Copy and paste your sequence in the sequence field and submit query.
If the first hit is not a perfect 100% match, it means the structure of this particular sequence has not been solved and we have to build a homology model with a suitable template structure.
Click on Display Full Alignment per hit to see if the hit is a 100% match or not. By default, the most similar hits are at the top of the list (see the Blast E-value).

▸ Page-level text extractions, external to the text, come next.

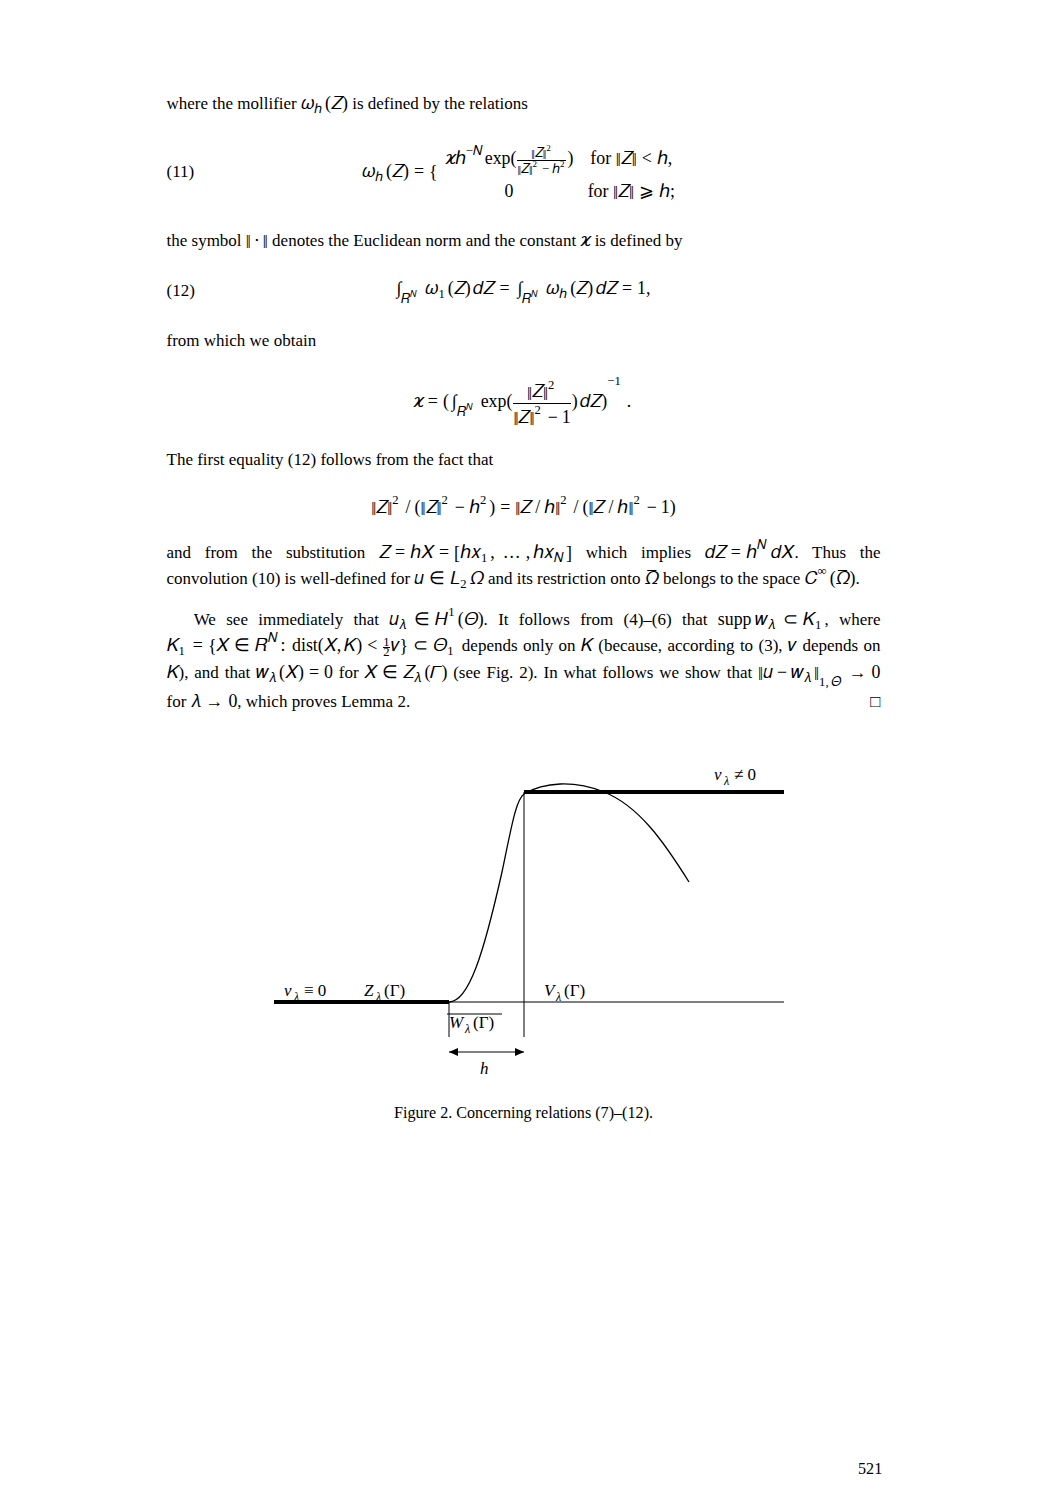where the mollifier ωh(Z) is defined by the relations
(11)
ωh (Z) = { ϰ h−N exp ⁡ ( ‖Z‖2 ‖Z‖2−h2 ) for ‖Z‖ <h, 0 for ‖Z‖ ⩾h;
the symbol ‖⋅‖ denotes the Euclidean norm and the constant ϰ is defined by
(12)
∫ RN ω1 (Z) dZ = ∫ RN ωh (Z) dZ =1,
from which we obtain
ϰ = ( ∫ RN exp⁡ ( ‖Z‖2 ‖Z‖2−1 ) dZ ) −1 .
The first equality (12) follows from the fact that
‖Z‖2 / ( ‖Z‖2 − h2 ) = ‖Z/h‖2 / ( ‖Z/h‖2 −1 )
and from the substitution Z=hX=[hx1,…,hxN] which implies dZ=hNdX. Thus the convolution (10) is well-defined for u∈L2Ω and its restriction onto Ω¯ belongs to the space C∞(Ω¯).
We see immediately that uλ∈H1(Θ). It follows from (4)–(6) that suppwλ⊂K1, where K1={X∈RN:dist(X,K)<12ν}⊂Θ1 depends only on K (because, according to (3), ν depends on K), and that wλ(X)=0 for X∈Zλ(Γ) (see Fig. 2). In what follows we show that ‖u−wλ‖1,Θ→0 for λ→0, which proves Lemma 2.□
v λ ≠ 0 v λ ≡ 0 Z λ (Γ) V λ (Γ) W λ (Γ) h
Figure 2. Concerning relations (7)–(12).
521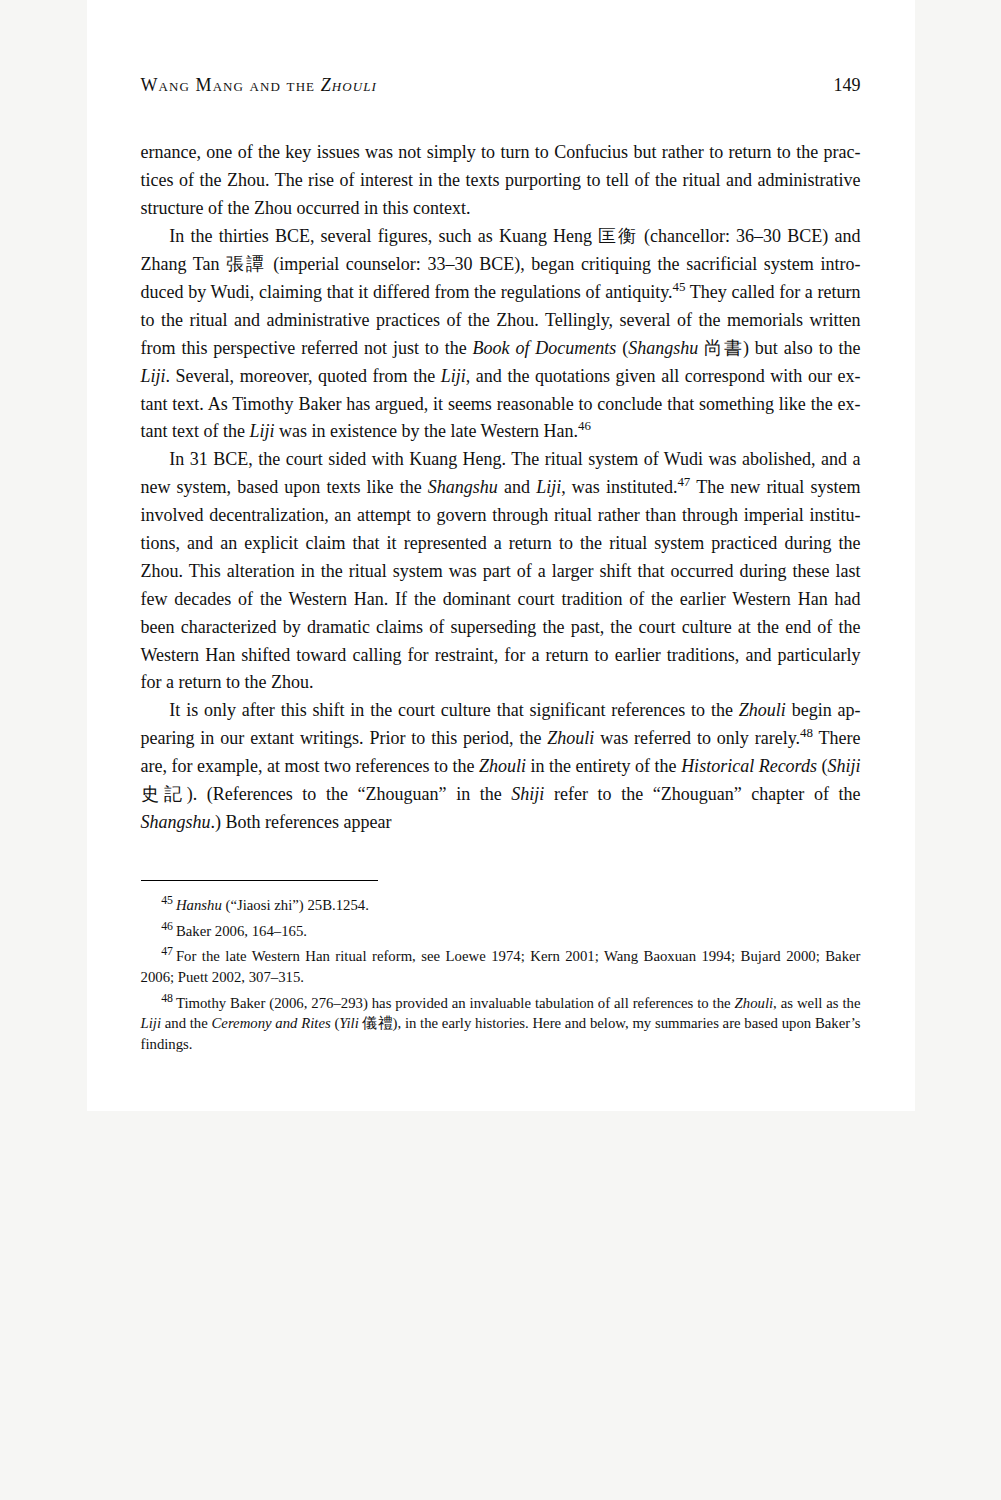Wang Mang and the Zhouli 149
ernance, one of the key issues was not simply to turn to Confucius but rather to return to the practices of the Zhou. The rise of interest in the texts purporting to tell of the ritual and administrative structure of the Zhou occurred in this context.
In the thirties BCE, several figures, such as Kuang Heng 匡衡 (chancellor: 36–30 BCE) and Zhang Tan 張譚 (imperial counselor: 33–30 BCE), began critiquing the sacrificial system introduced by Wudi, claiming that it differed from the regulations of antiquity.45 They called for a return to the ritual and administrative practices of the Zhou. Tellingly, several of the memorials written from this perspective referred not just to the Book of Documents (Shangshu 尚書) but also to the Liji. Several, moreover, quoted from the Liji, and the quotations given all correspond with our extant text. As Timothy Baker has argued, it seems reasonable to conclude that something like the extant text of the Liji was in existence by the late Western Han.46
In 31 BCE, the court sided with Kuang Heng. The ritual system of Wudi was abolished, and a new system, based upon texts like the Shangshu and Liji, was instituted.47 The new ritual system involved decentralization, an attempt to govern through ritual rather than through imperial institutions, and an explicit claim that it represented a return to the ritual system practiced during the Zhou. This alteration in the ritual system was part of a larger shift that occurred during these last few decades of the Western Han. If the dominant court tradition of the earlier Western Han had been characterized by dramatic claims of superseding the past, the court culture at the end of the Western Han shifted toward calling for restraint, for a return to earlier traditions, and particularly for a return to the Zhou.
It is only after this shift in the court culture that significant references to the Zhouli begin appearing in our extant writings. Prior to this period, the Zhouli was referred to only rarely.48 There are, for example, at most two references to the Zhouli in the entirety of the Historical Records (Shiji 史記). (References to the “Zhouguan” in the Shiji refer to the “Zhouguan” chapter of the Shangshu.) Both references appear
45 Hanshu (“Jiaosi zhi”) 25B.1254.
46 Baker 2006, 164–165.
47 For the late Western Han ritual reform, see Loewe 1974; Kern 2001; Wang Baoxuan 1994; Bujard 2000; Baker 2006; Puett 2002, 307–315.
48 Timothy Baker (2006, 276–293) has provided an invaluable tabulation of all references to the Zhouli, as well as the Liji and the Ceremony and Rites (Yili 儀禮), in the early histories. Here and below, my summaries are based upon Baker’s findings.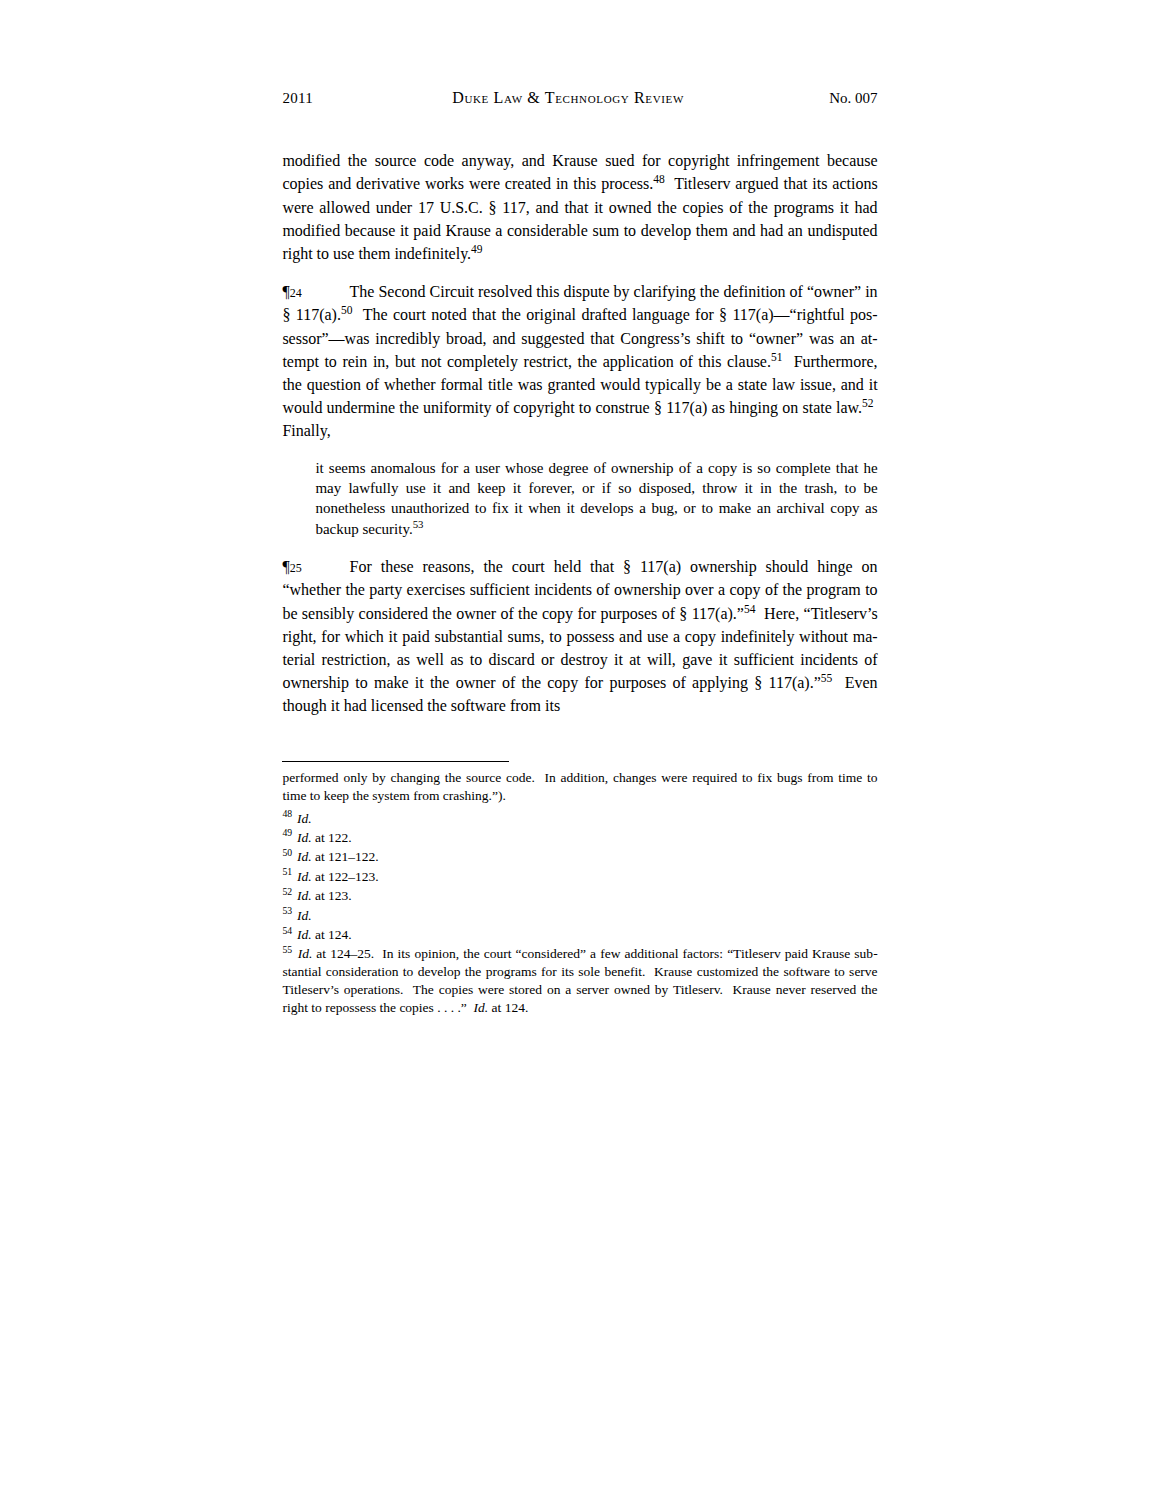2011
Duke Law & Technology Review
No. 007
modified the source code anyway, and Krause sued for copyright infringement because copies and derivative works were created in this process.48 Titleserv argued that its actions were allowed under 17 U.S.C. § 117, and that it owned the copies of the programs it had modified because it paid Krause a considerable sum to develop them and had an undisputed right to use them indefinitely.49
¶24 The Second Circuit resolved this dispute by clarifying the definition of “owner” in § 117(a).50 The court noted that the original drafted language for § 117(a)—“rightful possessor”—was incredibly broad, and suggested that Congress’s shift to “owner” was an attempt to rein in, but not completely restrict, the application of this clause.51 Furthermore, the question of whether formal title was granted would typically be a state law issue, and it would undermine the uniformity of copyright to construe § 117(a) as hinging on state law.52 Finally,
it seems anomalous for a user whose degree of ownership of a copy is so complete that he may lawfully use it and keep it forever, or if so disposed, throw it in the trash, to be nonetheless unauthorized to fix it when it develops a bug, or to make an archival copy as backup security.53
¶25 For these reasons, the court held that § 117(a) ownership should hinge on “whether the party exercises sufficient incidents of ownership over a copy of the program to be sensibly considered the owner of the copy for purposes of § 117(a).”54 Here, “Titleserv’s right, for which it paid substantial sums, to possess and use a copy indefinitely without material restriction, as well as to discard or destroy it at will, gave it sufficient incidents of ownership to make it the owner of the copy for purposes of applying § 117(a).”55 Even though it had licensed the software from its
performed only by changing the source code. In addition, changes were required to fix bugs from time to time to keep the system from crashing.”).
48 Id.
49 Id. at 122.
50 Id. at 121–122.
51 Id. at 122–123.
52 Id. at 123.
53 Id.
54 Id. at 124.
55 Id. at 124–25. In its opinion, the court “considered” a few additional factors: “Titleserv paid Krause substantial consideration to develop the programs for its sole benefit. Krause customized the software to serve Titleserv’s operations. The copies were stored on a server owned by Titleserv. Krause never reserved the right to repossess the copies . . . .” Id. at 124.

A suitable template structure to make a high quality model should have following properties
  • The highest possible sequence identity from all structures in the PDB when aligned to the target sequence
  • A good resolution (and R-factor): if many identical template structures exist with the same sequence, filter by resolution
  • Is solved by X-RAY, not NMR

So let's search again with the sequence, but now filter out only structures solved by X-Ray:

  • open the advanced search again, select Blast/Fasta and paste the sequence

Pdbexpmethod.png

A couple of structures show up now. Let's analyse the first 5 structures.
The results are sorted by BLAST E-Value, so closest homologs are shown first. And we want a close homolog as template structure. We only want X-Ray structure, so skip NMR structures. For each hit you can click on Display full alignment. Is there a difference in the number of identities, positives and gaps between the two remaining x-ray structures?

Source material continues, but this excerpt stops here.